> _GIVEN ENTRIES_
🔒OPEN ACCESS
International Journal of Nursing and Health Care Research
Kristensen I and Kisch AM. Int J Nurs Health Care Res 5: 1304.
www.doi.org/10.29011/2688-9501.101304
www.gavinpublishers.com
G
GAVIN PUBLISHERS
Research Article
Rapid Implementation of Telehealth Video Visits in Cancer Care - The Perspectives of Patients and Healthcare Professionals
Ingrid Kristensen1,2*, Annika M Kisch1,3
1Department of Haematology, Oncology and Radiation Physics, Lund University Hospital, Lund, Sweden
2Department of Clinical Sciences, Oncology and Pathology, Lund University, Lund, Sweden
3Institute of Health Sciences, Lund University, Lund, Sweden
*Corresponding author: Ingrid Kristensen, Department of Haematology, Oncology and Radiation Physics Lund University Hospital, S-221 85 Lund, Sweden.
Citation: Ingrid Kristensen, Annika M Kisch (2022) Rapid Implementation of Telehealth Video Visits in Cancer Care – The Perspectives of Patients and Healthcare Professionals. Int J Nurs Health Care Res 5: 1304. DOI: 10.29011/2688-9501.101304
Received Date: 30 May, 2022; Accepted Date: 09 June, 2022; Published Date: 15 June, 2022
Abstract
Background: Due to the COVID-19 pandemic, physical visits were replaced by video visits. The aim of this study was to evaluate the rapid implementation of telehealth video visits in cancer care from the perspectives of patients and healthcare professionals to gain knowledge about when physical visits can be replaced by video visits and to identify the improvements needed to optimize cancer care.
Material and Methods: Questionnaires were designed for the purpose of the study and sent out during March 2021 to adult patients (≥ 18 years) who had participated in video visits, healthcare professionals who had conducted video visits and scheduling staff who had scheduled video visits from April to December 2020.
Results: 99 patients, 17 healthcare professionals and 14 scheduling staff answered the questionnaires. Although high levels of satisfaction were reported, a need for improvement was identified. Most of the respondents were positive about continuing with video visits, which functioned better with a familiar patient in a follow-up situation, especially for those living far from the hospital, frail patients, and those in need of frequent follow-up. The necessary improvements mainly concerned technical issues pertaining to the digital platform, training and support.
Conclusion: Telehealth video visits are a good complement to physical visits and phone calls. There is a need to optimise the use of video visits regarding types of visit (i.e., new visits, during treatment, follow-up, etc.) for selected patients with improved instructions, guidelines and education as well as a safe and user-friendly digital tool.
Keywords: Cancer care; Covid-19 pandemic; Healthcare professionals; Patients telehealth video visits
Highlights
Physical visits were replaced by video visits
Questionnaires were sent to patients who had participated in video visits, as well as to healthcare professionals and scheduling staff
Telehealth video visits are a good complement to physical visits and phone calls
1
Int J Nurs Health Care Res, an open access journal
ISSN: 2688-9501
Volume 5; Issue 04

---

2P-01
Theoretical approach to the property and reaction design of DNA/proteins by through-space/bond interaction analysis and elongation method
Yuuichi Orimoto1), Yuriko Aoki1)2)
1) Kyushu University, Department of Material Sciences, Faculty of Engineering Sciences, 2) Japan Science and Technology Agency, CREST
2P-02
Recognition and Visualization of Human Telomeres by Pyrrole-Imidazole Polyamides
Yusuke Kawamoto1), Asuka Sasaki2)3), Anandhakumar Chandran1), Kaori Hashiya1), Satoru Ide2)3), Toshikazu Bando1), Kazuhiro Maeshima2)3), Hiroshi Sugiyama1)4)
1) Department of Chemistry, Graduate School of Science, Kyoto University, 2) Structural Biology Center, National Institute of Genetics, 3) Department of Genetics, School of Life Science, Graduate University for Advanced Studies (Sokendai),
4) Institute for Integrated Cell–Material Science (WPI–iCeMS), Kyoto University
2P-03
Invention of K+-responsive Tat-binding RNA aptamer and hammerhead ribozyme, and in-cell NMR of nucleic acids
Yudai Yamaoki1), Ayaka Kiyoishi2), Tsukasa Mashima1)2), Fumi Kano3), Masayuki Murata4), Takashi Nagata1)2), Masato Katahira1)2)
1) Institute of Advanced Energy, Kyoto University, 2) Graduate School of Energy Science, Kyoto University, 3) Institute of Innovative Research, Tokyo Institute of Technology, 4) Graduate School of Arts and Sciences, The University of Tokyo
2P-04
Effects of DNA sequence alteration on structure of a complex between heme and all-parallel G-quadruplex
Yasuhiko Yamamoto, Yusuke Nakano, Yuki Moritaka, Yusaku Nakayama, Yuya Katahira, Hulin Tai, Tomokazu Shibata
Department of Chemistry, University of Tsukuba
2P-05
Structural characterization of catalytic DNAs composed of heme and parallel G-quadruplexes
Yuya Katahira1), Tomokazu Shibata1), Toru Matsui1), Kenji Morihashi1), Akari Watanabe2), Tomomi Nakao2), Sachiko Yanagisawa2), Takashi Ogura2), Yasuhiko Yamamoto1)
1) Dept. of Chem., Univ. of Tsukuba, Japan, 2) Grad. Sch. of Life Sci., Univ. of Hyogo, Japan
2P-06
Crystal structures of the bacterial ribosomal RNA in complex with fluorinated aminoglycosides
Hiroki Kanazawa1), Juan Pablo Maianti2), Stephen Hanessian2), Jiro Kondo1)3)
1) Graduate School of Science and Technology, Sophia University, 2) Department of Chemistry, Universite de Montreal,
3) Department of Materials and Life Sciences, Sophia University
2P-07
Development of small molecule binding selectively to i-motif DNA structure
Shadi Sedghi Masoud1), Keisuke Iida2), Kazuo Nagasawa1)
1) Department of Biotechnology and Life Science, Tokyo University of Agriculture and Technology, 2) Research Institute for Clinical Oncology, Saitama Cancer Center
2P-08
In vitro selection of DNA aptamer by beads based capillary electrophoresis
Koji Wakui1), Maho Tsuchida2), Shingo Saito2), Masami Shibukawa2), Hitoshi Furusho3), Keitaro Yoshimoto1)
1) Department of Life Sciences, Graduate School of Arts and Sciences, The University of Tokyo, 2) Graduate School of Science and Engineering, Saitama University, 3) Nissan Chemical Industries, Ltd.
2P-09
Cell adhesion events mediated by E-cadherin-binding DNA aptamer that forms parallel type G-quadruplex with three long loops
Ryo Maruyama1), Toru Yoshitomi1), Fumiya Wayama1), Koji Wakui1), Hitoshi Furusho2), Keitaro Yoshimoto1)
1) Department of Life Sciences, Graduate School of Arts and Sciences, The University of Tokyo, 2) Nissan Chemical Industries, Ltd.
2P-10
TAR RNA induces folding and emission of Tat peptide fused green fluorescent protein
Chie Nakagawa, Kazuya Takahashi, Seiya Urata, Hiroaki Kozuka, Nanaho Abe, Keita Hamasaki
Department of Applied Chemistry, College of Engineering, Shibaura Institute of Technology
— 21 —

==

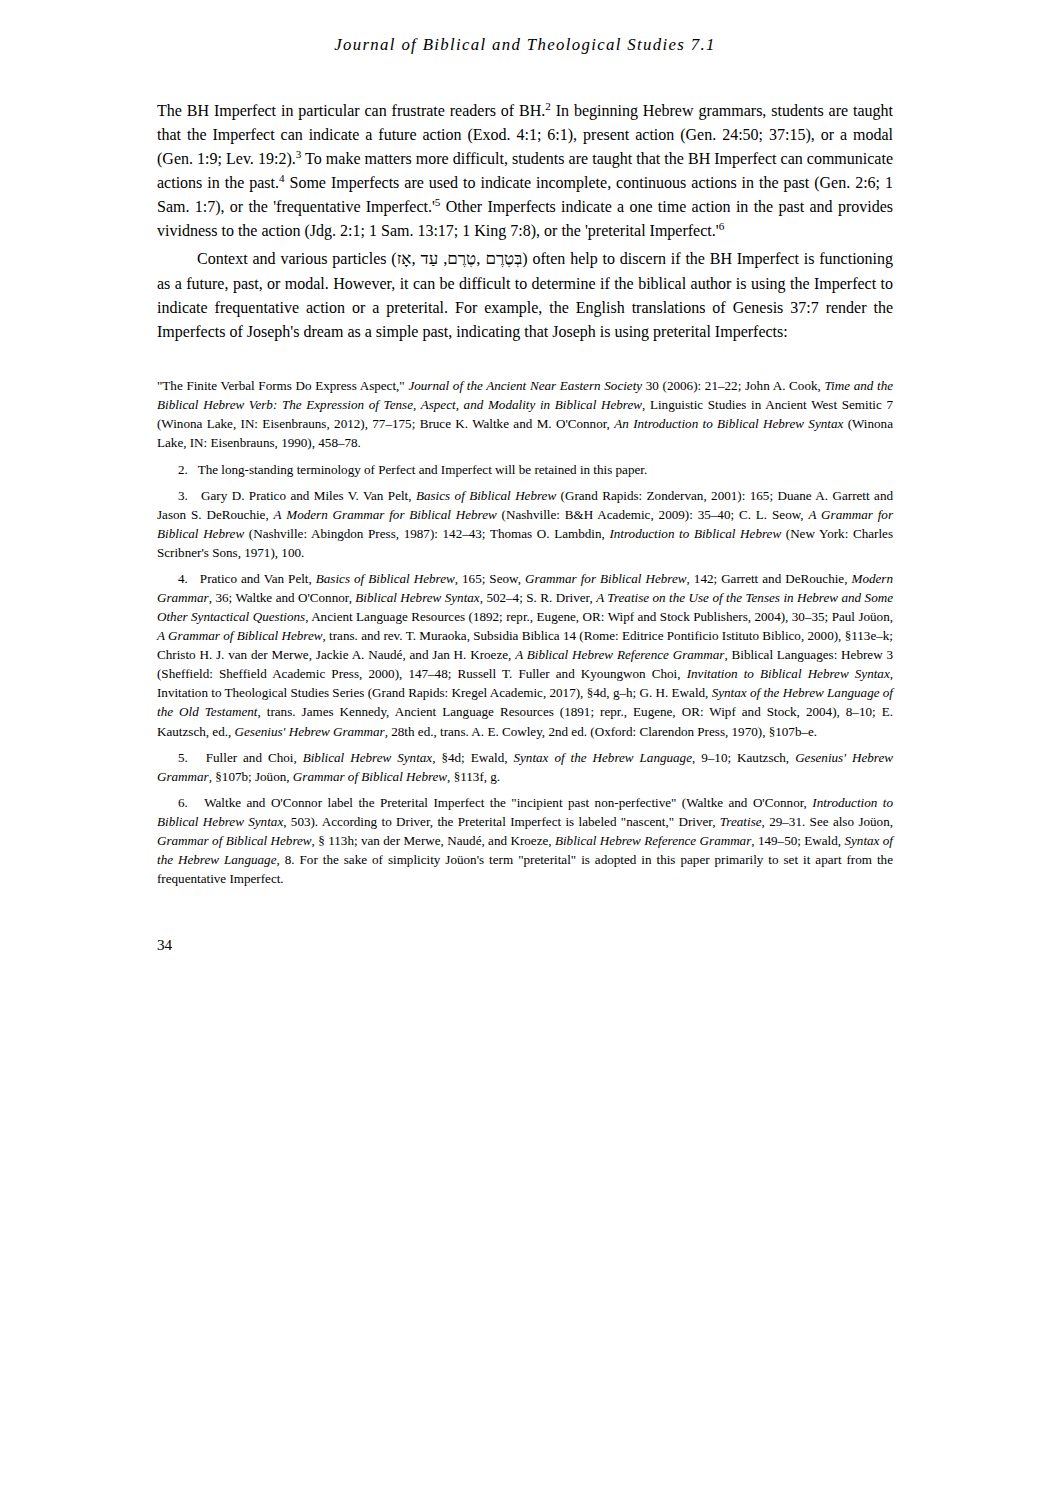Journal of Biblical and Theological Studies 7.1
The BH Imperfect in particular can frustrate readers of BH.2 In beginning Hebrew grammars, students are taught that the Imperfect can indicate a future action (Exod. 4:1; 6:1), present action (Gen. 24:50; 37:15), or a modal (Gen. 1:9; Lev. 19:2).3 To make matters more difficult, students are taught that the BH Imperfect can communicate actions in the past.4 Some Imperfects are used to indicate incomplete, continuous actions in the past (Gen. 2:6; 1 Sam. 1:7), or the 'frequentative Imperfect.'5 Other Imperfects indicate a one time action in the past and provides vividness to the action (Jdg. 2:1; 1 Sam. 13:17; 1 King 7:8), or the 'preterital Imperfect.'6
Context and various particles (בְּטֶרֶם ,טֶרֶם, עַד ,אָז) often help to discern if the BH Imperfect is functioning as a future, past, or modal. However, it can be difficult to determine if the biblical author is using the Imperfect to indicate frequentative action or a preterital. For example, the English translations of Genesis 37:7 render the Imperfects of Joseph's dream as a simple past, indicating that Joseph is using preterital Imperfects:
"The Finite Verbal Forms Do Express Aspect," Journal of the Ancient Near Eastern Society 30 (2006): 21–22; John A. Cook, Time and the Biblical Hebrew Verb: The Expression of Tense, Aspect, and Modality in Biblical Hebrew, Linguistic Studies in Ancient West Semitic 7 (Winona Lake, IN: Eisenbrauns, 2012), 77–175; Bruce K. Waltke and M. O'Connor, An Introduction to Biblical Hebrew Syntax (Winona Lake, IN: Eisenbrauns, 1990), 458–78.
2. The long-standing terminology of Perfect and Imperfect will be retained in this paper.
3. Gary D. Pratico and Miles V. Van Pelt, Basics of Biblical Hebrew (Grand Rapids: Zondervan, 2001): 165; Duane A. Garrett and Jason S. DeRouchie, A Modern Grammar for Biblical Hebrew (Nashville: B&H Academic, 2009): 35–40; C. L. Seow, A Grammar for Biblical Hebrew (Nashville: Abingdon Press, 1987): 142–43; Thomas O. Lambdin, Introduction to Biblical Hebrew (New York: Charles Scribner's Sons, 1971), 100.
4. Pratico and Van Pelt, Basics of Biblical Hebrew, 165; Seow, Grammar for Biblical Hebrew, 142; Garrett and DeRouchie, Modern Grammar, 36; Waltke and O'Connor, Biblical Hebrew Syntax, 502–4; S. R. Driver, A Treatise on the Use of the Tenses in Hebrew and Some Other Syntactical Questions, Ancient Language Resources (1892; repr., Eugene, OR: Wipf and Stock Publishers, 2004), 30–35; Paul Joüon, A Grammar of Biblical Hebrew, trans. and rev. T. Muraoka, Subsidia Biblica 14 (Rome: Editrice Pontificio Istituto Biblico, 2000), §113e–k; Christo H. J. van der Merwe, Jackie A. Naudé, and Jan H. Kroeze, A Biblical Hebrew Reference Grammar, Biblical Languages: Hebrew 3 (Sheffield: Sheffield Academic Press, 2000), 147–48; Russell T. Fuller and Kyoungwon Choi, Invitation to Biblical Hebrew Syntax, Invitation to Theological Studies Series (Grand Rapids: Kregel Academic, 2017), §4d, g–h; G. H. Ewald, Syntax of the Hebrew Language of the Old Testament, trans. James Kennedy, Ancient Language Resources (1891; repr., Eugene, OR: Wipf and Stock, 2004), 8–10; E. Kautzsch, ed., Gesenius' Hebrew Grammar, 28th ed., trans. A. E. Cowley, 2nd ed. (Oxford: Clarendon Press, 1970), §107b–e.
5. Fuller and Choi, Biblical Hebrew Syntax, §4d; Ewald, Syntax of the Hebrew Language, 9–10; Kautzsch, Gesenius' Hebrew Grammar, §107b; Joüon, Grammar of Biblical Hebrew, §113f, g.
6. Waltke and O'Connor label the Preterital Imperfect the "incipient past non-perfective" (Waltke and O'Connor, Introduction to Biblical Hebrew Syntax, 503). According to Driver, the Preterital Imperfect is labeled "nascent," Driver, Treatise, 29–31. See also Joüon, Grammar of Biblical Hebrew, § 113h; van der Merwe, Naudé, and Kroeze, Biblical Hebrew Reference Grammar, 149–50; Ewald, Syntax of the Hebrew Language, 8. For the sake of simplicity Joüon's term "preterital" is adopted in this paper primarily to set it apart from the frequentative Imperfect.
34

> _TASK STATEMENT_
Copy whichever lines above contain the string "Takashi".

> _RESPONSE TO THIS TASK_
Yudai Yamaoki1), Ayaka Kiyoishi2), Tsukasa Mashima1)2), Fumi Kano3), Masayuki Murata4), Takashi Nagata1)2), Masato Katahira1)2)
Yuya Katahira1), Tomokazu Shibata1), Toru Matsui1), Kenji Morihashi1), Akari Watanabe2), Tomomi Nakao2), Sachiko Yanagisawa2), Takashi Ogura2), Yasuhiko Yamamoto1)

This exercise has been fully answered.